Die Einleitung von Mischwasser in Gewässer entspricht dem Stand der Technik und geschieht mit kantonaler Genehmigung. Ohne diese Entlastungen würde es bei Starkniederschlägen regelmässig zu lokalen Überschwemmungen kommen. Im Einzugsgebiet der ara region bern ag befinden sich über zweihundert solcher Entlastungsleitungen, drei davon in der Gemeinde Muri bei Bern. Die kürzlich eingereichte Aufsichtsanzeige richtet sich pauschal gegen die heutige Schweizer Praxis.

In der Tagespresse wurde über die Entlastung von Regen- und Abwasser in die Aare in der Gemeinde Muri bei Bern und über eine entsprechende Aufsichtsanzeige berichtet. Mittlerweile liegt der Gemeinde eine Kopie dieser Anzeige vor.

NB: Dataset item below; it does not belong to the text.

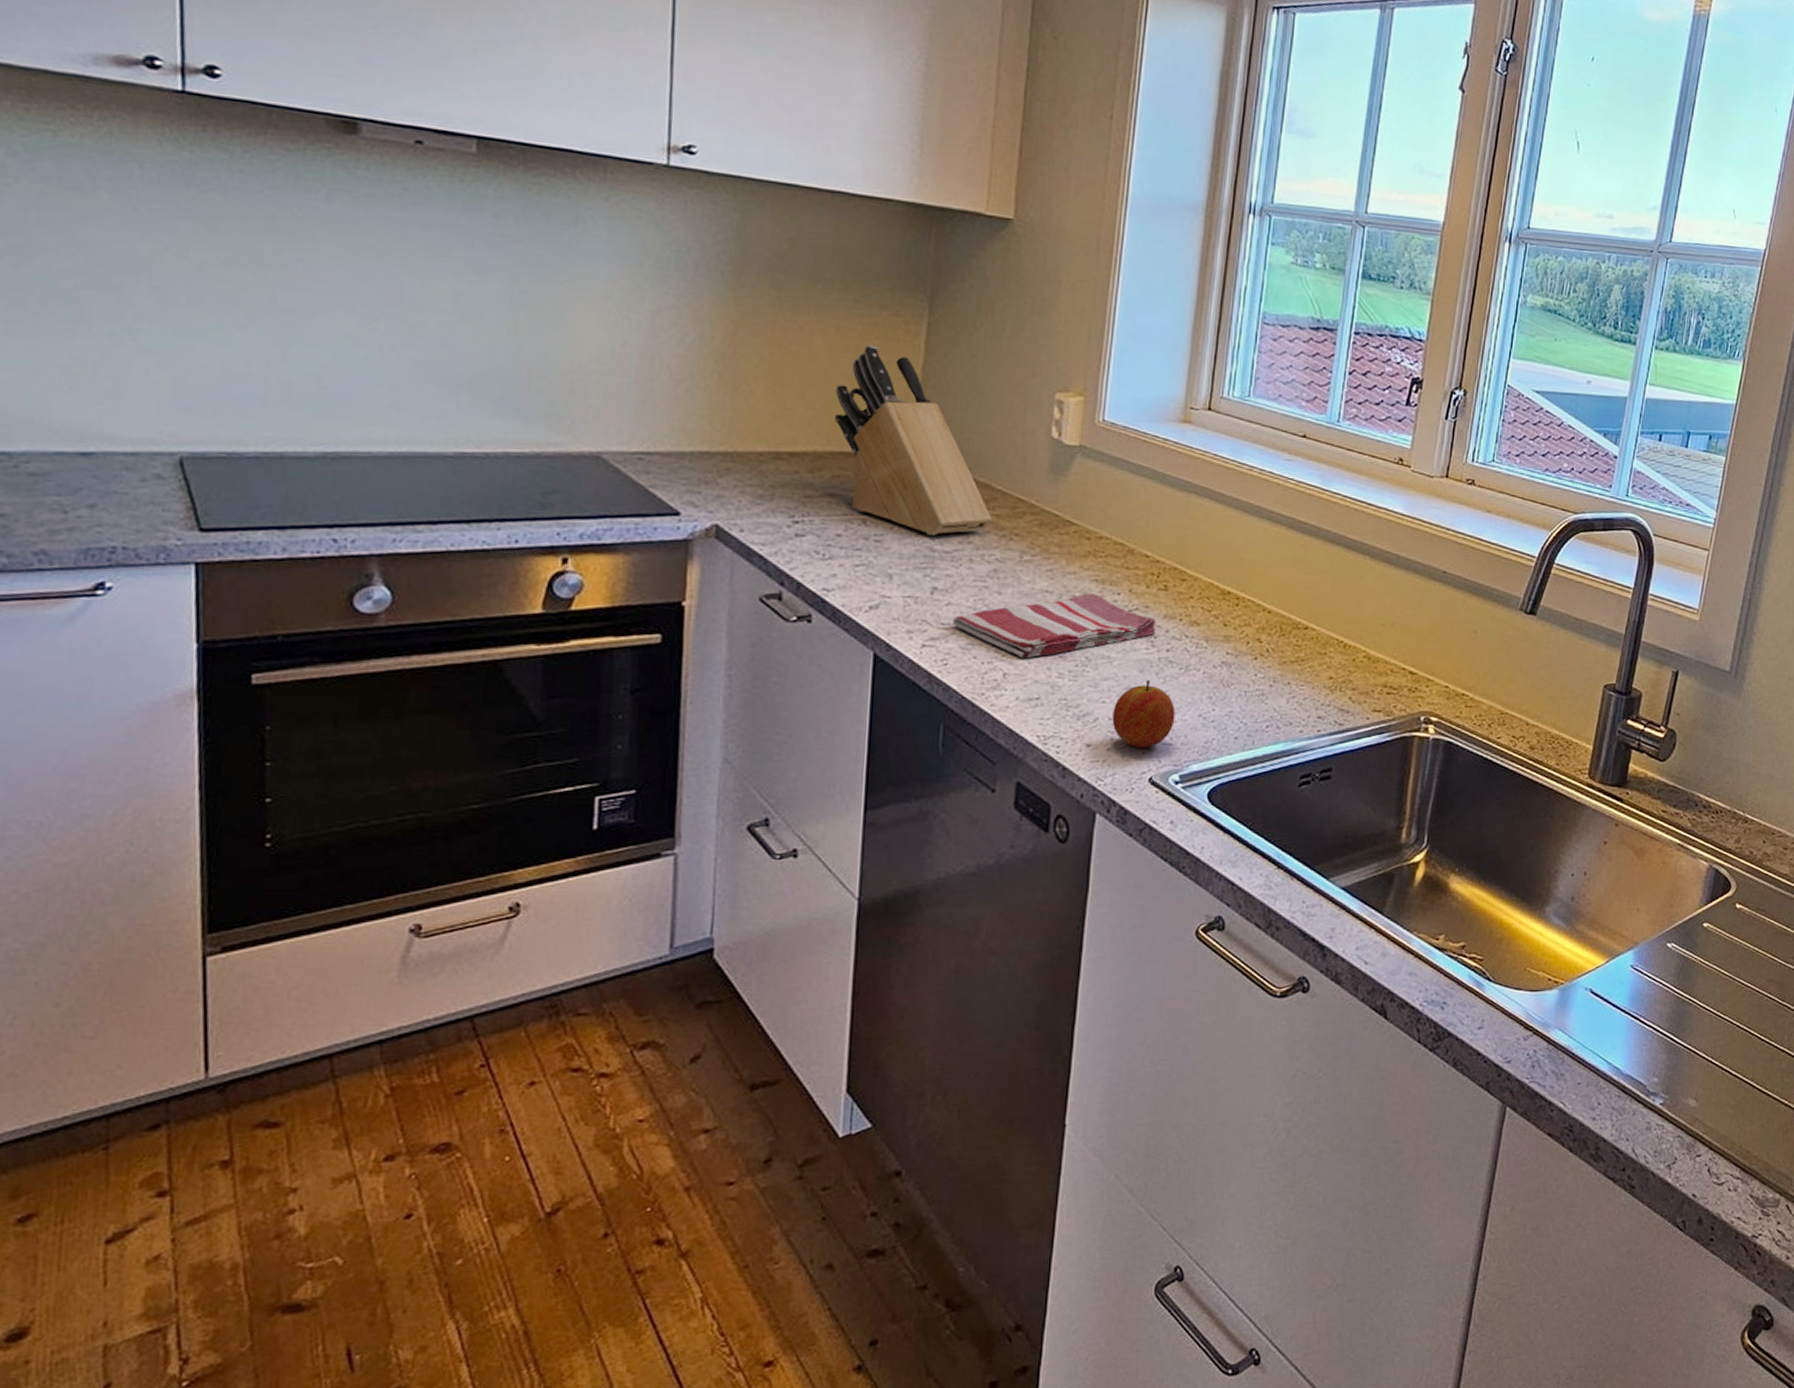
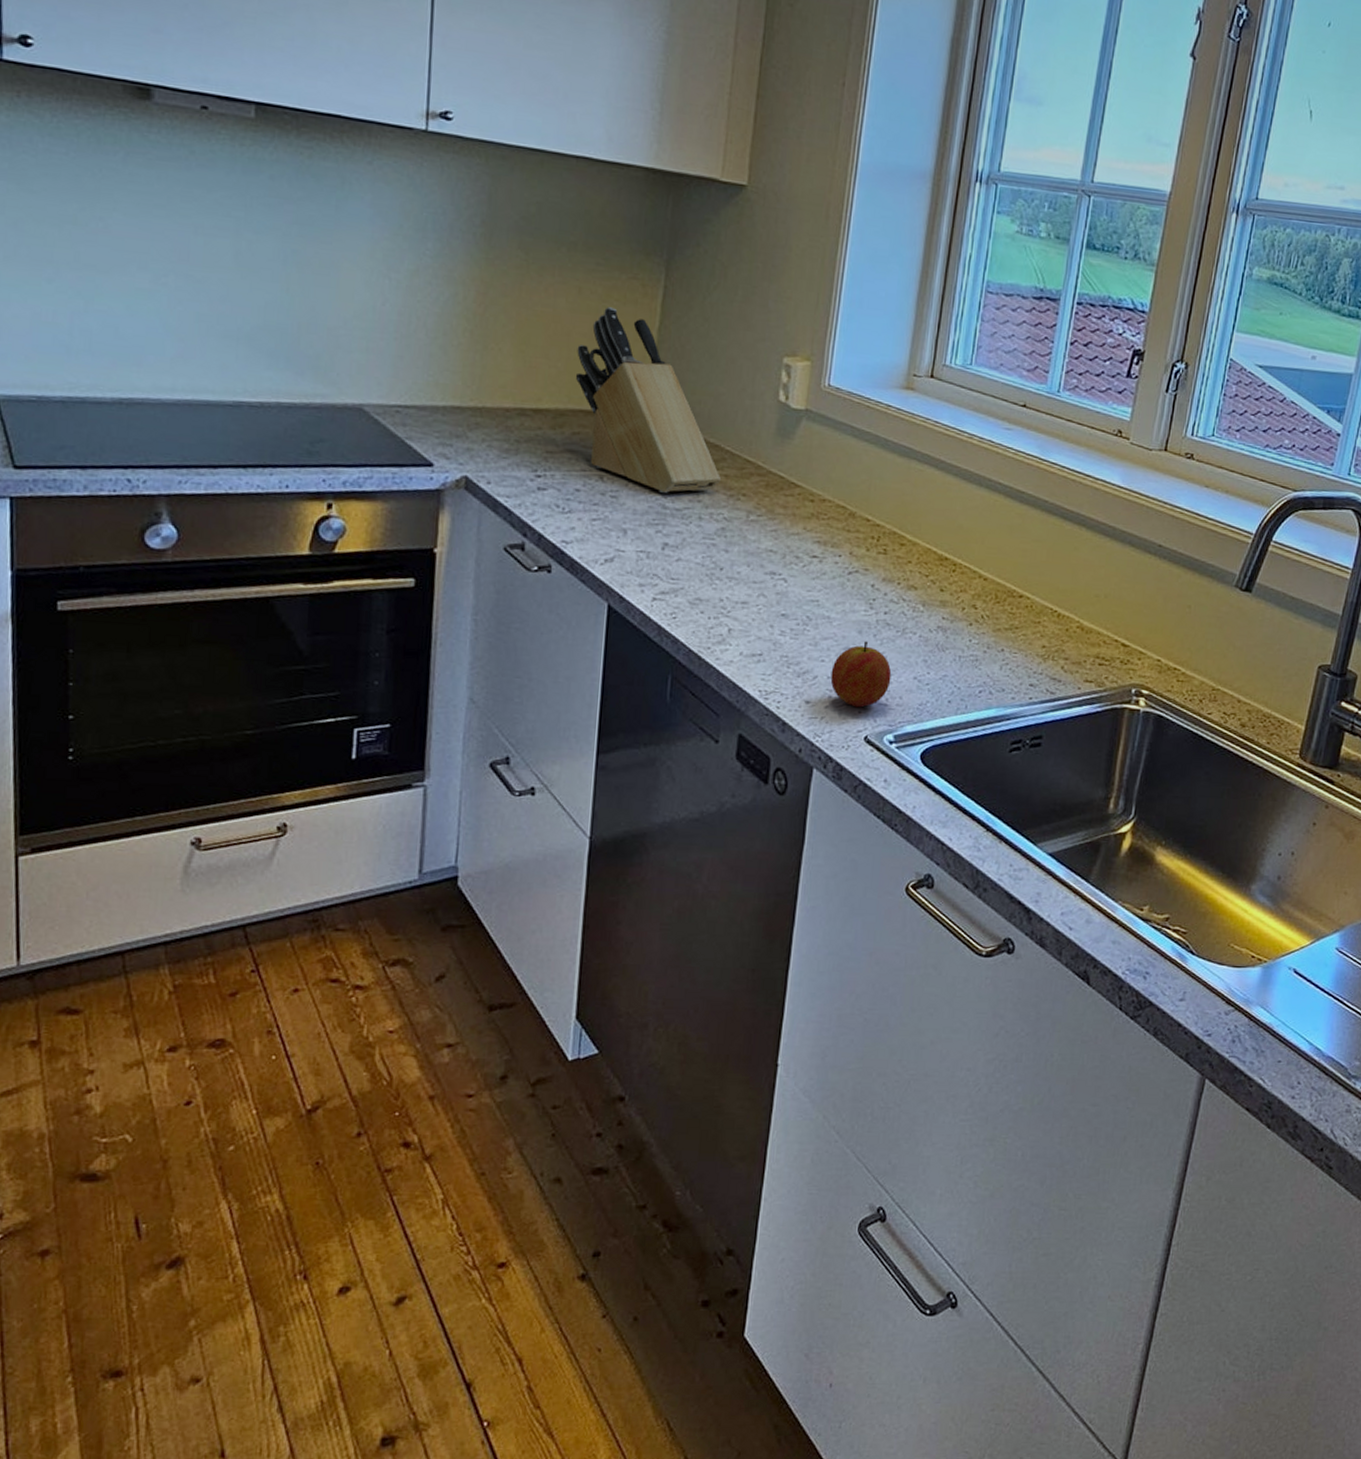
dish towel: present [952,593,1156,659] -> none [681,554,875,616]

Die Situation in der Region Bern

In den Einzugsgebieten von Abwasserreinigungsanlagen befinden sich Entlastungsleitungen, so auch im Einzugsgebiet der ara region bern ag. Jede Gemeinde an der Aare verfügt über solche Einleitstellen. Im Fachjargon werden die Leitungen als Sonderbauwerke bezeichnet und dienen zur Entlastung von Mischabwasser bei Regenereignissen; dies entspricht dem Stand der Technik.

«Mischabwasserentlastungen sind notwendig. Die Alternative wäre, dass die Kanalisation bei Regenereignissen rückstaut, überläuft und schlimmstenfalls auch Keller überflutet würden», erklärt Adrian Schuler, Geschäftsführer der ara region bern ag.

Planung, Ausbau und Betrieb der Abwasserinfrastruktur basieren auf dem regionalen GEP (Generelle Entwässerungsplanung). Genehmigt wird der regionale GEP vom kantonalen Amt für Wasser und Abfall. Wie viel Wasser in die Aare entlastet wird, hängt sehr stark von den Niederschlagsmengen ab. Massgebend sind auch die unter den Gemeinden vereinbarten und im regionalen GEP festgehaltenen Weiterleitungsmengen.

Die Anlagen in der Gemeinde Muri bei Bern

Das Abwassersystem in der Gemeinde Muri b. Bern ist – wie überall – historisch gewachsen. Anlagen und Betrieb entsprechen dem aktuellen Stand der Technik und das System wird vom Kanton periodisch überprüft und genehmigt. Die Gemeinde weist den Vorwurf, in Muri laufe etwas "falsch", entschieden zurück. Seit 1. Januar 1998 kümmern sich die damals neu gegründeten Gemeindebetriebe Muri (gbm) im Auftrag der Gemeinde um die Bereiche Wasser und Abwasser.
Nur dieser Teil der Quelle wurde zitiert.